Il che ci ha riportato a pensare allo scorso anno, quando durante i test di Aragon provò una soluzione diversa, estrema e forse un po’ disperata, montando dischi da 355 mm invece degli standard da 340 mm per avere più potenza frenante. La cosa tuttavia non ha sempre funzionato, questo perché i dischi in carbonio hanno un raggio d’utilizzo molto specifico, un po’ come le gomme e buona parte dei componenti che si trovano sulla moto. I dischi maggiorati invece hanno funzionato molto bene in Giappone, pista caratteristica per le sue staccate violentissime: Bagnaia corre con l’impianto maggiorato, si trova bene e porta a casa pole position, vittoria Sprint e vittoria la domenica, oltre che il giro veloce in gara, il tutto mentre il suo compagno di squadra vinceva il suo 8° titolo mondiale.
Nel frattempo Brembo ha continuato a lavorare ad un nuovo tipo di disco per sulle indicazioni dello stesso Bagnaia, che potesse garantire la potenza frenante del 355 in tutte le piste. Così i tecnici Brembo gli presentano un disco da 355 mm ‘low mass’, quindi più sottile e con meno massa di carbonio a parità di dimensione, utilizzabile anche in circuiti in cui normalmente si impiegano i dischi da 340 mm.

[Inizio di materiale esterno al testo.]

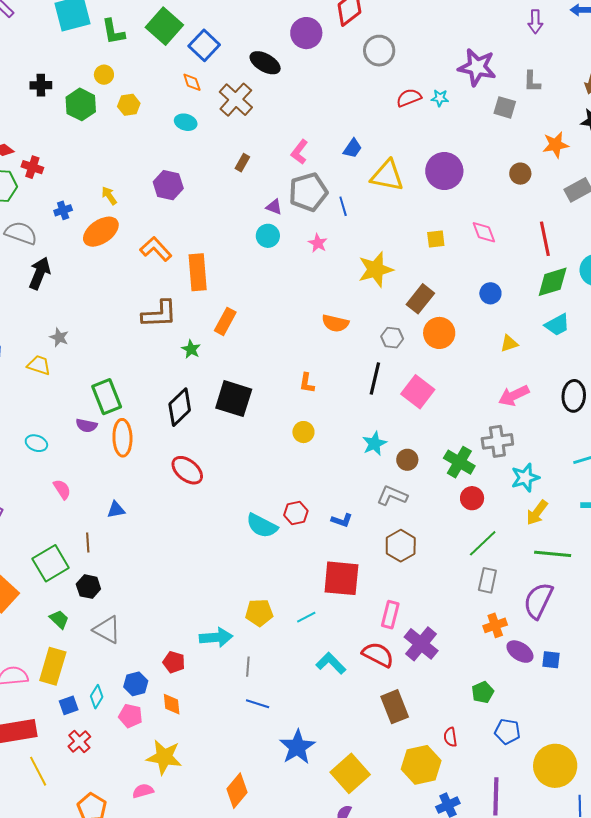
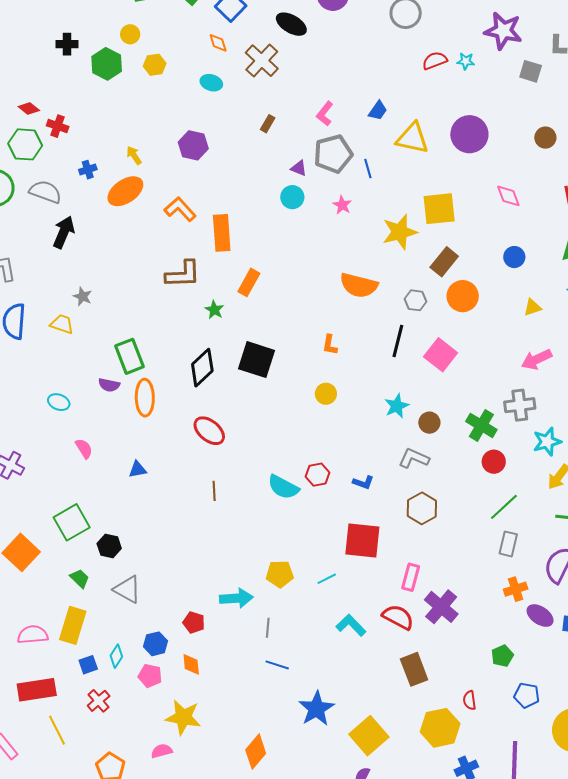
yellow square: (436, 239) -> (439, 209), moved, size x1.8
orange semicircle: (335, 323) -> (359, 285), size x1.4
brown line: (88, 543) -> (214, 491), moved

Una volta che il disco è stato approvato da Bagnaia in fase di test Brembo l’ha reso disponibile a tutta la griglia, anche se attualmente è soltanto un altro pilota oltre a lui ad usarlo. Sappiamo quindi che, da inizio 2026, Pecco ha scelto di utilizzare sempre più spesso questa configurazione per l’impianto, che comunque comprende una pinza standard e non l’evoluzione prevista per fine anno con un nuovo sistema di raffreddamento. La nuova configurazione gli permette di staccare con un solo dito e avere tutta la potenza frenante necessaria, il che non basta a guidare come faceva fino a due anni fa ma è necessario per riuscirci.
Nel giovedì della conferenza stampa di Assen Bagnaia ha dichiarato, a proposito del 2025, che “Ci sarà tempo per raccontare tutto”, motivo per cui ci toccherà ancora portare un po’ di pazienza. Nel frattempo possiamo analizzare i fatti: tante richieste al team, tante prove tecniche, una moto nuova, dischi più grandi e sette podi di fila tra Sprint e gara. A volte sembra di rivedere Andrea Dovizioso, che a colpi di richieste al limite del maniacale ha migliorato l'impianto frenanete per buona parte della griglia MotoGP.